Patterns are fun to experiment with, and after so long of doing them you might even try forming your own. Original patterns that have never been heard before anywhere, or at least very, very few places can be the most effective if they’re done properly. The interesting thing about this information, and especially patterns is that patterns and “pick up lines” differentiate to such a massive extent. The mere idea of a pick up line is sort of ridiculous – you’re not going to use it anywhere except to get pick ups. Patterns can be designed to be used anywhere, for any purpose.

Matching & Mirroring

Matching & mirroring has many names, but one of them that it does NOT have is “mimicry.” Matching & mirroring is the process by which you adopt certain common physical mannerisms of another in order to initiate a subconscious sense of commonality between the two of you. You can also match & mirror entire groups by mixing different gestures and items that all of them are doing at once, but the larger the group you are orienting yourself towards, the more trouble you’re likely going to have making an influence. The most powerful influence in matching & mirroring, is one on one influence.

One popular way to mirror another is to first match their breathing. If a person’s breathing is clearly apparent, there in front of you, the best way to gain an initial sense of synchronization with them is to match their breathing, and then pick out a certain element from them to match. If when they’re talking about certain things they move their hand a certain way or make a gesture a certain way, then when YOU talk about that same topic you should do a bit of the same, but you do not want to flat out repeat clear cut straight & center absolutely everything they’re doing.

Subtlety is the key in this area. The one thing you do not want to do in this process is to get caught, because especially depending on the context – it could really start twisting things in a direction you do not want them to go. Each one of these concepts can be applied toward general social behavior, and this one is no different. If you are in a business situation, the person you’re with may either laugh, become annoyed, or even become offended over what you’re doing. Make it minimal, and pick and choose. If you have certain habits yourself, keep those habits and continue moving through with them. You want to choose the gestures that feel the most natural to you.

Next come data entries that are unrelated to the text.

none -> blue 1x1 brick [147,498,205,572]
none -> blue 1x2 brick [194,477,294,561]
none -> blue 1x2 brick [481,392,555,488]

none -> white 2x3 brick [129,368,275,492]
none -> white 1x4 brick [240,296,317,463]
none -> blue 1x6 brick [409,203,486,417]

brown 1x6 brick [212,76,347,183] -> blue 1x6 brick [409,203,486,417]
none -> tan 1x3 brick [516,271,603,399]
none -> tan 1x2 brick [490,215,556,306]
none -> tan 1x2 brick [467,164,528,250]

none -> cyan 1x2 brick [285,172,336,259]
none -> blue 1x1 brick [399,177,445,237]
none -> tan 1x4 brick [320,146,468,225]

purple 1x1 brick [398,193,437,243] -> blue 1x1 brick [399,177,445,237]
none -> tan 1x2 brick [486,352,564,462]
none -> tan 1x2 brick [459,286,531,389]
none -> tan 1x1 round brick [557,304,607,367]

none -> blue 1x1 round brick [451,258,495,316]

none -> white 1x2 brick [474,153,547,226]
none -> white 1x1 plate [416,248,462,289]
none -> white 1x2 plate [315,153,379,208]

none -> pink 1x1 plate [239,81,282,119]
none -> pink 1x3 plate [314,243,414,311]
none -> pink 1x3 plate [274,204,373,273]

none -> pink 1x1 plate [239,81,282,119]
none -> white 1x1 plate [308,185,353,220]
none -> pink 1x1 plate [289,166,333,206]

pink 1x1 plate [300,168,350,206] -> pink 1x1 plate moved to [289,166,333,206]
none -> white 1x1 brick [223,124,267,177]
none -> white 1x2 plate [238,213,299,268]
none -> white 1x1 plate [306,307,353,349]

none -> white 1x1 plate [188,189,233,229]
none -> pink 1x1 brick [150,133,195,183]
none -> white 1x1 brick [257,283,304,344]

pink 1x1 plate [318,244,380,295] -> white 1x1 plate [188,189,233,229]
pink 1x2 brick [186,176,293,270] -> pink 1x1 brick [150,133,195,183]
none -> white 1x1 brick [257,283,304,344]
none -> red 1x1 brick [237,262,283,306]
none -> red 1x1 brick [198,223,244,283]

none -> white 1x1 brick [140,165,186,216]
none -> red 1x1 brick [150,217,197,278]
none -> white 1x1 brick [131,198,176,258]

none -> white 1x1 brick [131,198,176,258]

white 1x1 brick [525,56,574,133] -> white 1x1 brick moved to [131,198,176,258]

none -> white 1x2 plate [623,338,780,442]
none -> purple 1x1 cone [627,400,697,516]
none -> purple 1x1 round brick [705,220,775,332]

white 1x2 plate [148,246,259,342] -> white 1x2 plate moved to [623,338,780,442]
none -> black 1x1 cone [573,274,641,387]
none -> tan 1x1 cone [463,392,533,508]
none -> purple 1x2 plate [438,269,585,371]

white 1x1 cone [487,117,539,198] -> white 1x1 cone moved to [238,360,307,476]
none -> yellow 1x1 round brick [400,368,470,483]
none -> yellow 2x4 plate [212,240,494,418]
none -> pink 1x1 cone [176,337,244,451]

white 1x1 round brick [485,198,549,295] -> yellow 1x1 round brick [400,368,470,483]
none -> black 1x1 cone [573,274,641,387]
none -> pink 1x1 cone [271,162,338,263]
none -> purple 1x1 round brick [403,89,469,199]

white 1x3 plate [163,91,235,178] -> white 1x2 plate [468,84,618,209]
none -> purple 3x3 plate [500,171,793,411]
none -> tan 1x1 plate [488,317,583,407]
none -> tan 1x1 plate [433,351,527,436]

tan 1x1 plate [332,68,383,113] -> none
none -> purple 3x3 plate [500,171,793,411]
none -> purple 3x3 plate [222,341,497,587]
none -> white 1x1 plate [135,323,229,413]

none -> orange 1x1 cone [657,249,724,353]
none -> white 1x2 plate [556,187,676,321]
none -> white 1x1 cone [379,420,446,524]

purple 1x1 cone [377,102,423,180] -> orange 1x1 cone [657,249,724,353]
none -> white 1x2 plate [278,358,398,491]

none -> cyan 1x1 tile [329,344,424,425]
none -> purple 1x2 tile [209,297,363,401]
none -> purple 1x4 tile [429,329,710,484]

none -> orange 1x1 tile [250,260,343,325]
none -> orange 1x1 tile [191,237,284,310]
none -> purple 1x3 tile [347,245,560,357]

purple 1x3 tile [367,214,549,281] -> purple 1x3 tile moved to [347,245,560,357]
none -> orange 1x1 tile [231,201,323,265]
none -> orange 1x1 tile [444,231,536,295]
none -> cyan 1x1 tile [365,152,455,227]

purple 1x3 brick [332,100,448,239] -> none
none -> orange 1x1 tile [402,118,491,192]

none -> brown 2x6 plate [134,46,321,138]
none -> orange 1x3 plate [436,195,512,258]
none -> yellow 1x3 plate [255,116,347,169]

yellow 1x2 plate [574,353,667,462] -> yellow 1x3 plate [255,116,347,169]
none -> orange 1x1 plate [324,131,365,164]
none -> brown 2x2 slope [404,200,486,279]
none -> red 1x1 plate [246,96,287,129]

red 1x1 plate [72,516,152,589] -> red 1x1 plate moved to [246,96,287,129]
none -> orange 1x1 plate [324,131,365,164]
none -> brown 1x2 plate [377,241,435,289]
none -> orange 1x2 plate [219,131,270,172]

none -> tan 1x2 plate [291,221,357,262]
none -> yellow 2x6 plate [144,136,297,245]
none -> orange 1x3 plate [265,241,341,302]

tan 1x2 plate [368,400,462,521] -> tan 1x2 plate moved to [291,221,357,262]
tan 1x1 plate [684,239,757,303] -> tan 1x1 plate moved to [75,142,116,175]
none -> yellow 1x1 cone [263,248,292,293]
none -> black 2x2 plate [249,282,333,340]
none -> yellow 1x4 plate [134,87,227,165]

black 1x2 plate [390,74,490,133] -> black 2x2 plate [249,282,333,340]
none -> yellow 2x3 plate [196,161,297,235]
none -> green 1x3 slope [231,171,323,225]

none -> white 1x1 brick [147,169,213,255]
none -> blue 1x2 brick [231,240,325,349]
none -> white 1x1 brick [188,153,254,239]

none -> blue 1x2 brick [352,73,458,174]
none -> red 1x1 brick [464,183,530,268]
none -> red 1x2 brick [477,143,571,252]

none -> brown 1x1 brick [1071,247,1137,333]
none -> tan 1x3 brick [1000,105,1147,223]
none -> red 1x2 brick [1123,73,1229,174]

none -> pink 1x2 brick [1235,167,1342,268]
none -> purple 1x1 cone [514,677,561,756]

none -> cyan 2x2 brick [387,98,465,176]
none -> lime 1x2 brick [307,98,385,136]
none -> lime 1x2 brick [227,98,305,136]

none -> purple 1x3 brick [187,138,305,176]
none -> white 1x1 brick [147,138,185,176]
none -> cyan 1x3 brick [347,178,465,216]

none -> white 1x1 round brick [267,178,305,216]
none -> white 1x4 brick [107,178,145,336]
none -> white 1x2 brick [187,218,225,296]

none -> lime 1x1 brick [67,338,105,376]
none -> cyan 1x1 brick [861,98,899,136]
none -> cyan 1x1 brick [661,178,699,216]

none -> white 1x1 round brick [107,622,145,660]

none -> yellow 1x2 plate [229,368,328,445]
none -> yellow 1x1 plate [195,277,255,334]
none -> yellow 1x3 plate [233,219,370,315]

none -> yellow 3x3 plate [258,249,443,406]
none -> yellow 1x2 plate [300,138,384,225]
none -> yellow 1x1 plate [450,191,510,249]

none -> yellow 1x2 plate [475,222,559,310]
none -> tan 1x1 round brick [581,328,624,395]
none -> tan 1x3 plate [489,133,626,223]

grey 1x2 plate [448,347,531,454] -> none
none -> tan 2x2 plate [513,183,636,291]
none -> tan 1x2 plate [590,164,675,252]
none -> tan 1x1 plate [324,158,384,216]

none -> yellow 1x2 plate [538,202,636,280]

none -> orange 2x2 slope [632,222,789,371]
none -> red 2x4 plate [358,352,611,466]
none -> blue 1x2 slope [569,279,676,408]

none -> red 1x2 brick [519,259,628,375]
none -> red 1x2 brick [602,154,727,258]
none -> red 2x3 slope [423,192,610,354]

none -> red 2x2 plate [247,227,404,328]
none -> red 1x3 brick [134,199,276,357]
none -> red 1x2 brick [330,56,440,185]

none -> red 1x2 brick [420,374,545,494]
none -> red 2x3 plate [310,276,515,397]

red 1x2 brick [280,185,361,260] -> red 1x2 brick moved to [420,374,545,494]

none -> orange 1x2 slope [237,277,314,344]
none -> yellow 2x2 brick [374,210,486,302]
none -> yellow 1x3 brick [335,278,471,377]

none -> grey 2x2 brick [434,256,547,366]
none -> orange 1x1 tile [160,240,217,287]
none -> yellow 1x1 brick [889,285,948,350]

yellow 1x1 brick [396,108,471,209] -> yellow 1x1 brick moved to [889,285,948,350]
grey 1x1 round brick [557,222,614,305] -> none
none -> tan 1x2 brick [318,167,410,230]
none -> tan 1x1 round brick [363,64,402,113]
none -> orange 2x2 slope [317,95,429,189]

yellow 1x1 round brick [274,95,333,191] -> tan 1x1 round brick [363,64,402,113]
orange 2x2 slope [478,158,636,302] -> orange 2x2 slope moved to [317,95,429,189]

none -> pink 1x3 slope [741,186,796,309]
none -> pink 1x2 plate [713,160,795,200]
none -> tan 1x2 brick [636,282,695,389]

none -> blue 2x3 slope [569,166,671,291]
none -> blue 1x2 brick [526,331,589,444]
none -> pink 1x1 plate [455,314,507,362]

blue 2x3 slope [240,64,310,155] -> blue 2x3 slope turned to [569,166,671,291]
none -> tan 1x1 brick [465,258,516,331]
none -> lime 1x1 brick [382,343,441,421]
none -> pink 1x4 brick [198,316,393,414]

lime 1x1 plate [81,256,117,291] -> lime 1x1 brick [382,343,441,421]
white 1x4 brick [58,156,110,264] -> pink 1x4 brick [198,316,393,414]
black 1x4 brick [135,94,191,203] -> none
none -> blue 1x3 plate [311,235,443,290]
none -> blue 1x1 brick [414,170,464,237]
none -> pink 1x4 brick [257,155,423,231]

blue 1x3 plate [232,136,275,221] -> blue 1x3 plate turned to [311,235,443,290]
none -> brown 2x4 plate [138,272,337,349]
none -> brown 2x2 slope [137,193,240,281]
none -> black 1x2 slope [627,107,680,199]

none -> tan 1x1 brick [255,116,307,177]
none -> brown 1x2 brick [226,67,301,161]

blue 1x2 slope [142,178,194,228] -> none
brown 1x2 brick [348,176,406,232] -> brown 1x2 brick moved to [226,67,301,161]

Matching & mirroring could be actually the most interesting technique out of all three of these concepts, because matching and mirroring is entirely without words. It is a game of body language, and throughout many people’s experiences, strange things happen. Sometimes after mirroring another person so much, you might find yourself doing it automatically after a certain point! Other times, people will start mirroring you without even realizing it! And these occurrences are solid proof that a subconscious process of body language to find common ground is truly going on constantly in a social situation.